07/01/2010, 03:37 AM
(06/29/2010, 07:54 PM)jaydfox Wrote:bo198214 Wrote:Does anybody know what JayD meant here with "coefficients for the two known singularities", and how he arranges them and their conjugates in the B vector?Add the power series for the two known singularities (i.e., the singularities assumed to be closest to the origin, and hence whose terms would limit the radius of convergence): \( \log_c(z-c) \) and \( \log_{\bar{c}}(z-\bar{c}) \)
The power series for \( \log_c(z-c) \) is \( a_0 + \sum_{k=1}^{\infty} \frac{-x^k}{k\,c^{k+1}} \)
Ya in the mean time I looked into your code and guessed something like that.
So this is based on your observation that the slog behaves like log (which is like rslog) at the fixed points (which you uttered somewhere if my memory is right)?! And based on your assumption that the slog should be constructed somehow from both fixed points (though not in the simple way i proposed by just adding the two regular slogs at both fixed points, which anyway is not analytic at all points on the real axis).
Now that I know what you are doing, I am a bit skeptical that it indeed converges toward the same solution that the original system would. Do you have some justification that it is not biased (towards your dream solution) by choosing this initial guess of the coefficients, I mean other than numerical justification?
Dont get me wrong I think that your accelerated solution is the best in the sense that it satisfies the uniqueness criterion in my (in the meantime published) article [1] (which I found out later matches some known criteria in holomorphic dynamics, see this thread), particularly that it is equal to Kneser's solution (which I think is in turn equal to Kouznetsov's solution); however for me there are just different approaches and I would like to know whether they are equal or not and what are the benefits and drawbacks of the methods.

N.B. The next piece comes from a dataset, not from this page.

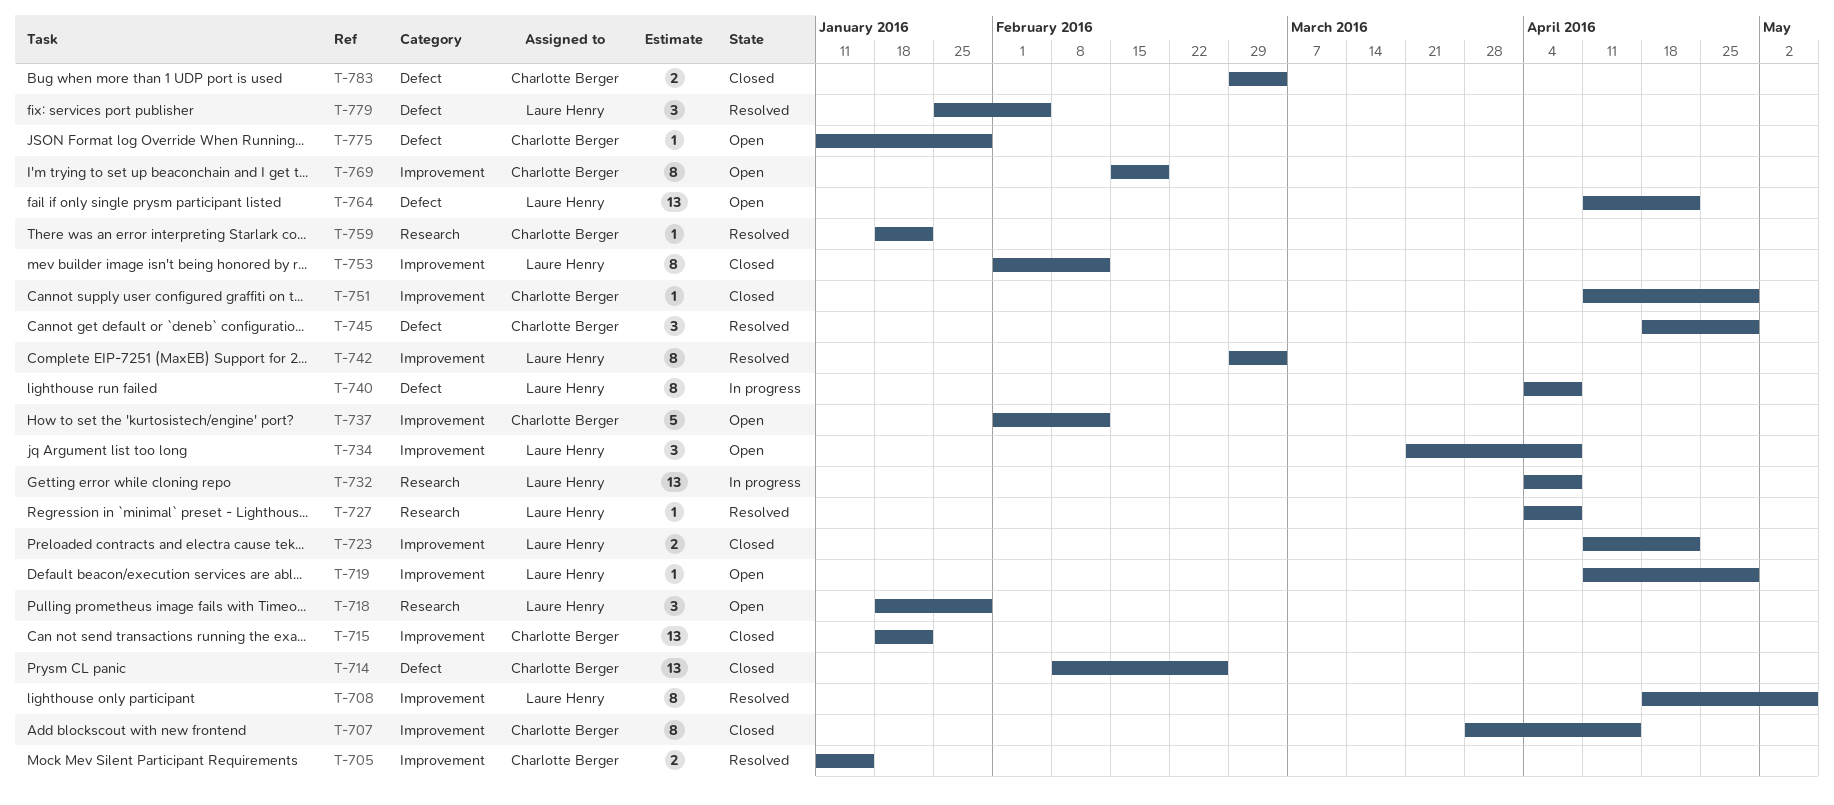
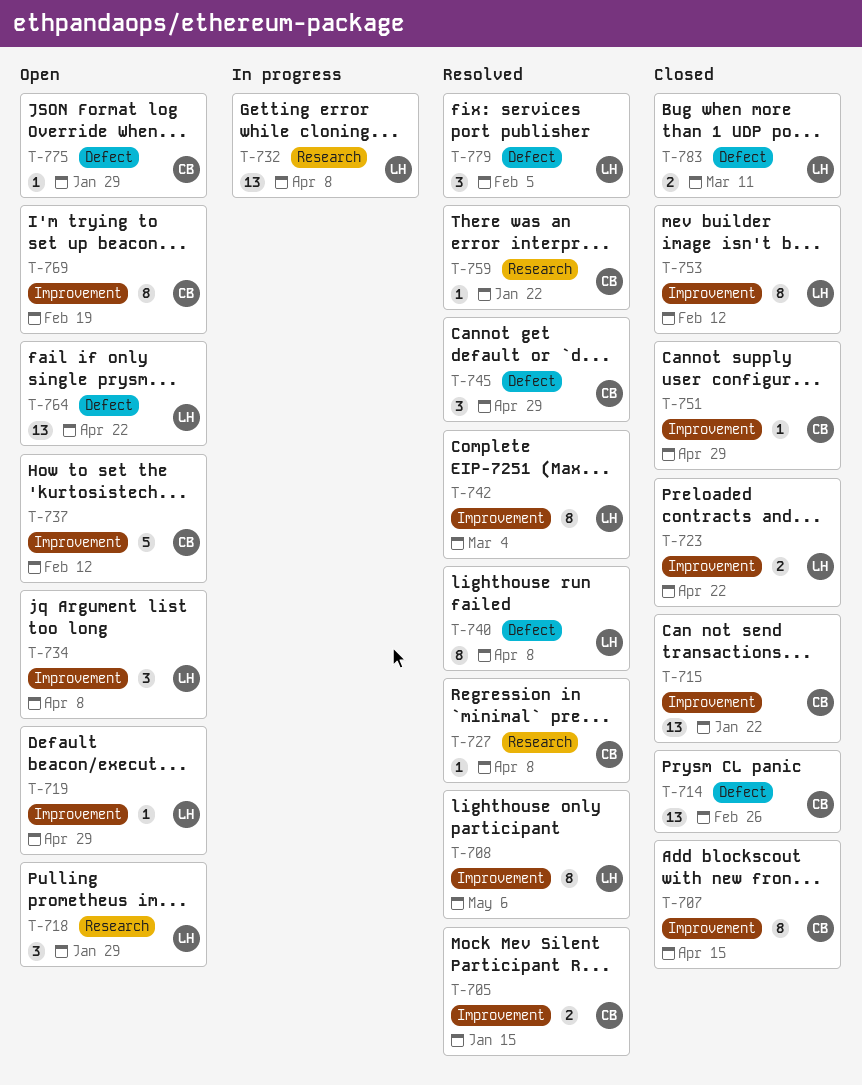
T-727, owner: Laure Henry -> Charlotte Berger
T-740, status: In progress -> Resolved
T-783, owner: Charlotte Berger -> Laure Henry
T-783, due: Mar 4 -> Mar 11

In this sense, I also would like to see a numerical comparison of the regular slog at base sqrt(2) with the islog for that base. I would think that your way of acceleration also works with that base, could you make a picture of acclerated islog vs rslog? (I surely dont want to steal your time, and I anyway surprised to see a reply here by you; on the other hand you would be most efficient with it, as you considered both methods already in detail)
[1] H. Trappmann, D. Kouznetsov. Uniqueness of Holomorphic Abel Functions at a Complex Fixed Point Pair. Aequationes Mathematicae, 2010.